After surgery, Kidwell’s shoulder was wrapped in a shoulder sling and ice wrap that enveloped her entire shoulder, front and back. She says she felt trapped as she started to wake up, which caused a panic attack and then a distressing flashback.

“I panicked and tried to remove the sling and ice wrap,” says Kidwell. “I tried to get out of bed, thinking I needed to escape, and suddenly, Dr. Bender was there.”

“What broke through the fear and panic was his calm manner, respect and kindness,” she continues. “There was zero recrimination – no yelling at me to calm down. He swiftly removed the sling and ice wrap, all the while talking to me gently and telling me I was safe.”

Kidwell says the C-PTSD-fueled panic attack and flashback receded within minutes.

“I cannot adequately express how unusual his response was,” says Kidwell. “In my experience, most medical personnel bark at you to ‘Just calm down!’”

Kidwell says she highly recommends Bender for his surgical skill, caring demeanor and ability to handle PTSD-triggered reactions post-surgery.

Looking to the Future from a Place of Gratitude

Kidwell is four months into her recovery and says Dr. Bender’s work has greatly improved her quality of life.

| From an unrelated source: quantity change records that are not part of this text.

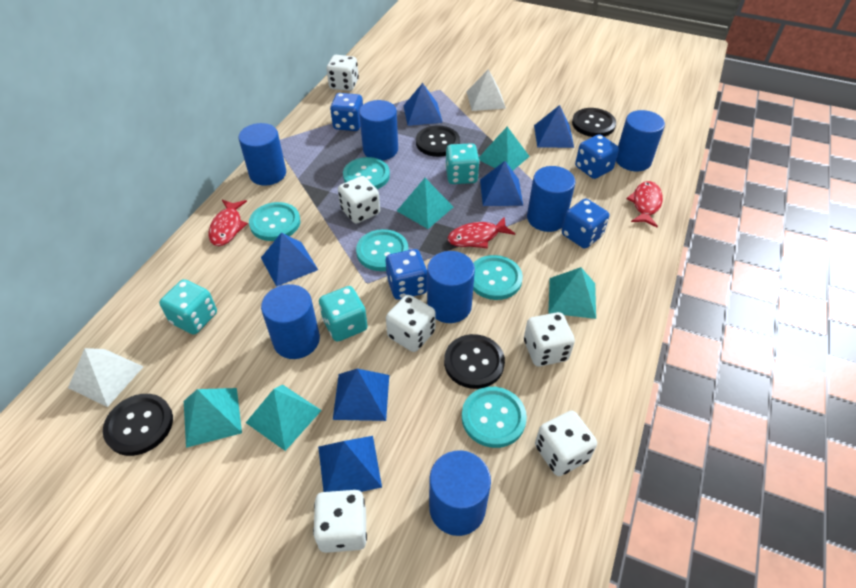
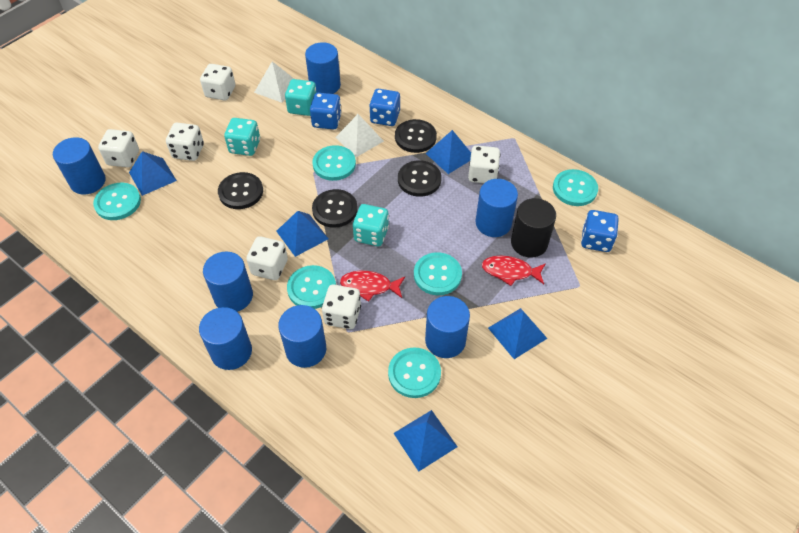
black cylinder: 0 -> 1
blue dice: 4 -> 3
blue pyramid: 6 -> 5
red fish: 3 -> 2
turquoise button: 5 -> 6
turquoise pyramid: 5 -> 0

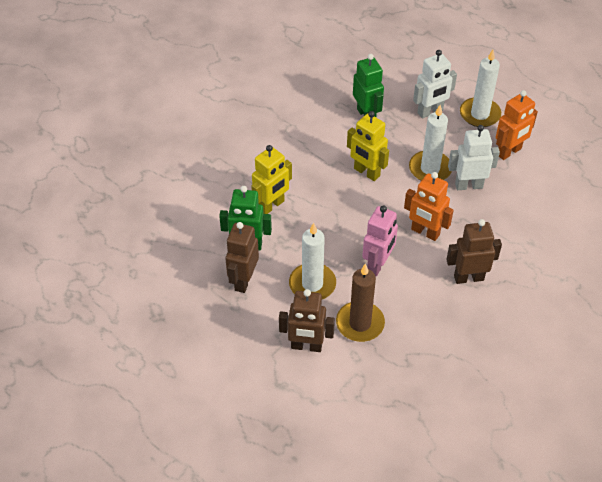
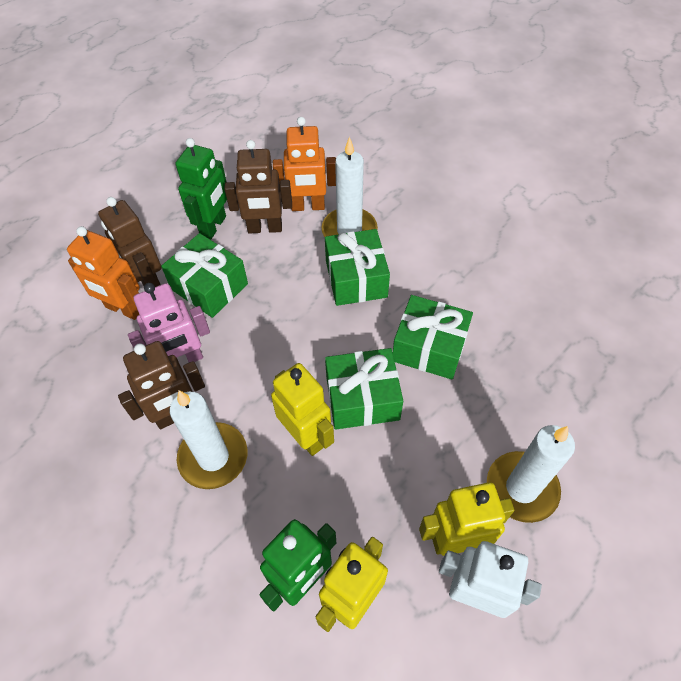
brown candle: 1 -> 0
green gift: 0 -> 4
white robot: 2 -> 1
yellow robot: 2 -> 3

“I can now reach above my head into a cabinet, do yoga within current physical therapy guidelines and flip down the sun visor while driving,” says Kidwell. “It all seems so simple, but it matters.”

The former paratrooper is nearing the end of PT and setting new goals, such as skydiving again if given the okay by her doctors, gardening and returning to daily hiking. She is also considering a return to work as a patient advocate, a job she held in the past.

As Kidwell looks to the future, she’s doing so from a place of deep gratitude and renewed hope.

“When we encounter people who treat us with dignity, respect and kindness, we need to speak up and say thank you,” she says. “I am thankful Dr. Bender accepted me as a patient. He chose to say, ‘I think this can be fixed,’ and then he did just that.”

As of publication, U.S. Army veteran Biane Kidwell is four months into her recovery from reverse shoulder replacement on her left shoulder. She is also recovering after receiving VA approval for a procedure on her right shoulder, also performed by Dr. Bender.